The plus one admissions are through a single window system and students get allotted to schools based on the marks they scored. Kerala Pradesh school teachers’ association senior vice-president tells TNM that the number of A+ grades is too high this time which has caused a difficult situation. "Nenmara Girls School, where I teach, has 130 students who got a full A+. But the biology science batch has only 60 seats, so other students will be allotted to other schools that they may not prefer. In the Malabar region (North Kerala) the pass percentage is much higher than the number of seats," he says.

He adds that in many schools, the condition is similar, and that the number of students who secured full A+ outnumbers the allotted seats.

Abraham K, a retired school teacher and social worker from Kannur however says, "Why should we be so stringent in the number of 11th and 12th standard seats? Even if a student is just passing his or her examinations, and wishes to study by taking up a science group, they should have the opportunity. There should be enough opportunity at school level, after that to let them choose their path. As of now students with good grades get into the science group and others go to the humanities group. That system itself should change. Merit shouldn't always be based on marks they score in examinations.”

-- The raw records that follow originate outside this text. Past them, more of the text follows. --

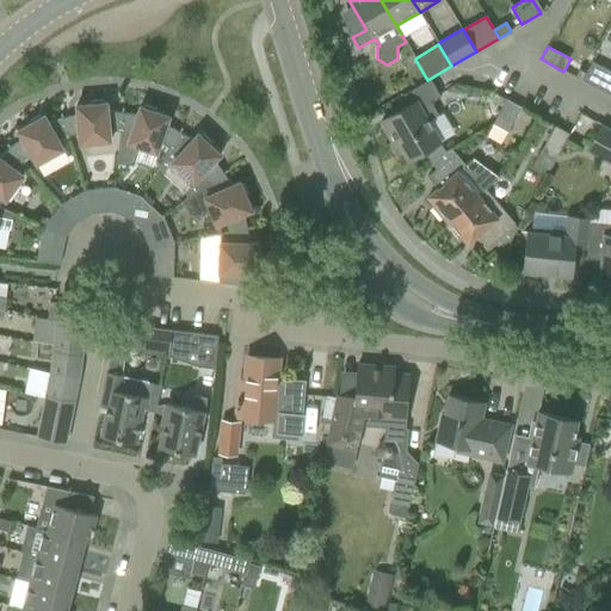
[(610,72),(592,62),(581,81),(610,97),(610,72)]
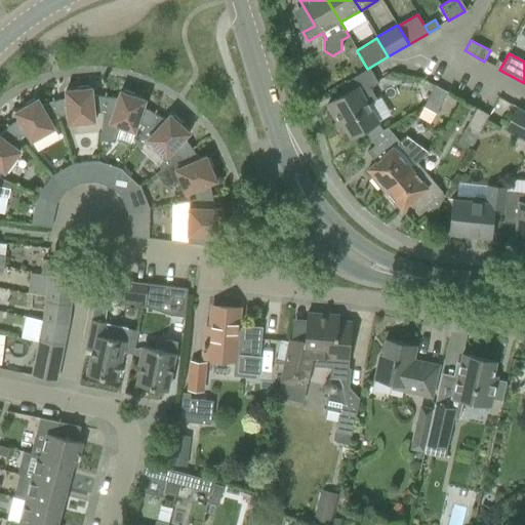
[(351,138),(368,128),(378,123),(368,105),(377,99),(370,88),(378,84),(369,69),(347,82),(352,90),(327,105),(339,126),(342,125),(351,138)]
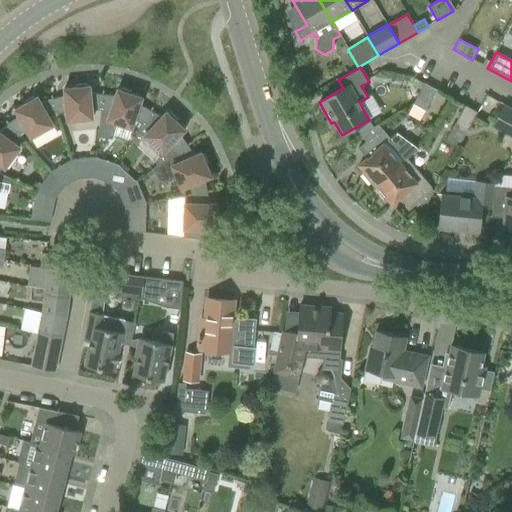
[(309,75),(306,84),(315,87),(318,78),(309,75)]
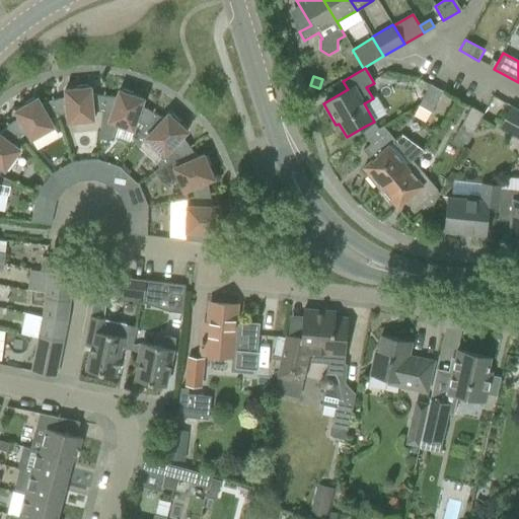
[(419,106),(431,113),(443,91),(431,85),(419,106)]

"Kids shouldn't feel that their opportunities are snatched away by their friends. So here is the problem with the system," he adds.

Another retired high school teacher, John C from Kasaragod, says, "Children come from different backgrounds. Even in school, there are students who are not able to study properly due to their situations at home. So think about them sitting at home and studying. COVID-19 is a genuine excuse for many of them. Considering that we should give them opportunities," he adds.

Anoop from Kannur who secured around 75% in his SSLC exams says that he has started private tuitions. "Not only me, many others who have secured even more than 80% did not get admissions in the group they wanted. So many have started private tuitions," he says.

Kerala education minister V Sivankutty has announced that the number of Plus One seats in Malabar region will be increased by 10%.